Questions:
**1.** According to the review of the album Cookies, which band did The Yummy Fur's keyboardist and drummer leave to form?
**2.** Reproduce verbatim the stretch of the Cookies review from "Jackie McKeown. You" through "line up changes.".

Selected excerpt:
Jackie McKeown. You know, Jackie McKeown?
No? OK then. Well…onesuponatime, there was this amazing band from
Glasgow called The Yummy
Fur (a name sure to send a few indie hearts a-flutter). The Yummy Fur wrote
songs that dripped with irony, attacked British Rail, name-checked
Mount Vesuvius and sounded like carnage having sex with a
blazer factory. They were a bit like Wire but with a much better sense of
humour, worse clothes and shorter songs. And they became quite revered by arty
types in
Scotland
(just as Postcard Records had done a decade or so earlier). And then, some
bloke called John Peel got into them. And then...nothing. Well, a couple of great
independent albums that never sold anything, a couple of line up changes.
Eventually the keyboardist and drummer left to form Franz Ferdinand. Yep.
The band’s major talent – singer John –
laid low for a while, reappearing in 2006 with a new band (1990s) and new name
(Jackie). You know, Jackie McKeown?
So, 1990s got signed dead easily (thanks
Franz), and Cookies is the result.
It’s great. Jackie has lost none of his give-a-shit attitude concerning lyrics
(“I know/What you know/And you know/A scarecrow”), and almost every song here
boasts – BOASTS! – about taking drugs. Every song also sounds like it
originally wanted to top those end of year cool lists, before realising that –
as The Rezillos/Garry Mulholland would have it – it’s way better to be...uncool.

Supplied data:
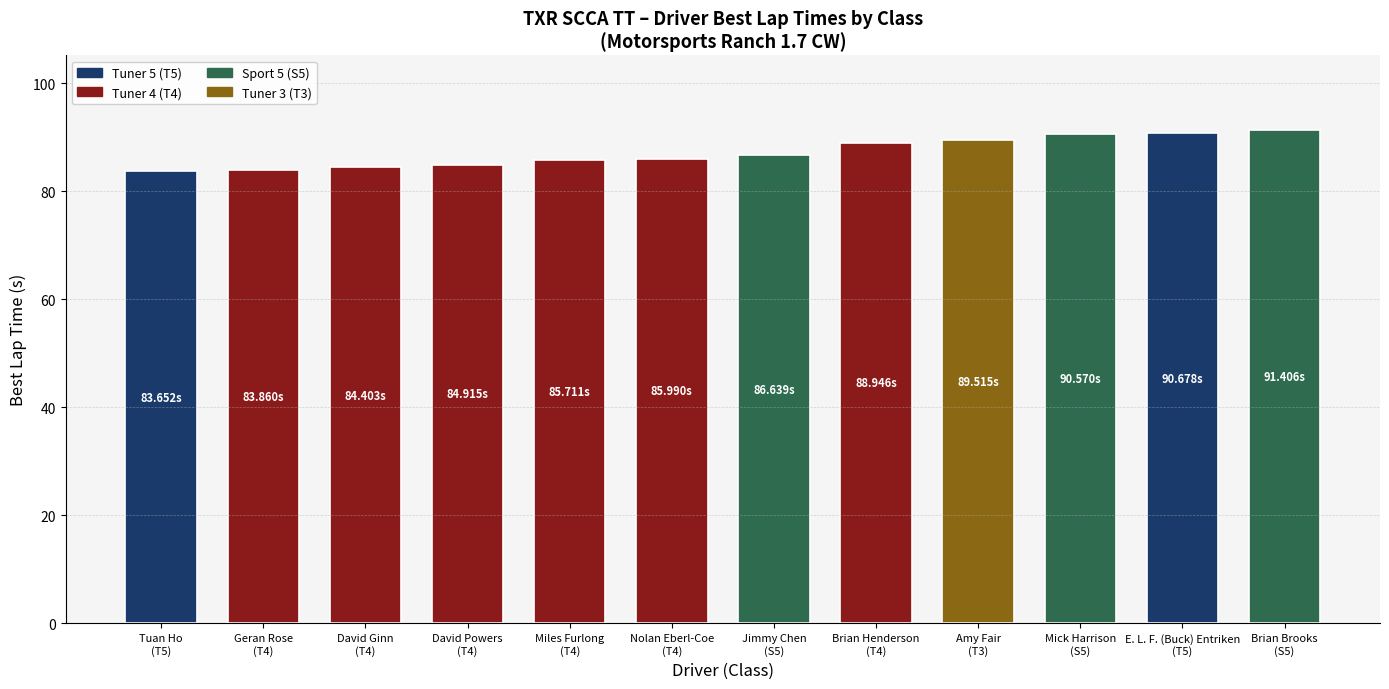

What is the difference between the maximum and second lowest values?

7.5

Answers to each task:
**1.** Franz Ferdinand

**2.**
Jackie McKeown. You know, Jackie McKeown?
No? OK then. Well…onesuponatime, there was this amazing band from
Glasgow called The Yummy
Fur (a name sure to send a few indie hearts a-flutter). The Yummy Fur wrote
songs that dripped with irony, attacked British Rail, name-checked
Mount Vesuvius and sounded like carnage having sex with a
blazer factory. They were a bit like Wire but with a much better sense of
humour, worse clothes and shorter songs. And they became quite revered by arty
types in
Scotland
(just as Postcard Records had done a decade or so earlier). And then, some
bloke called John Peel got into them. And then...nothing. Well, a couple of great
independent albums that never sold anything, a couple of line up changes.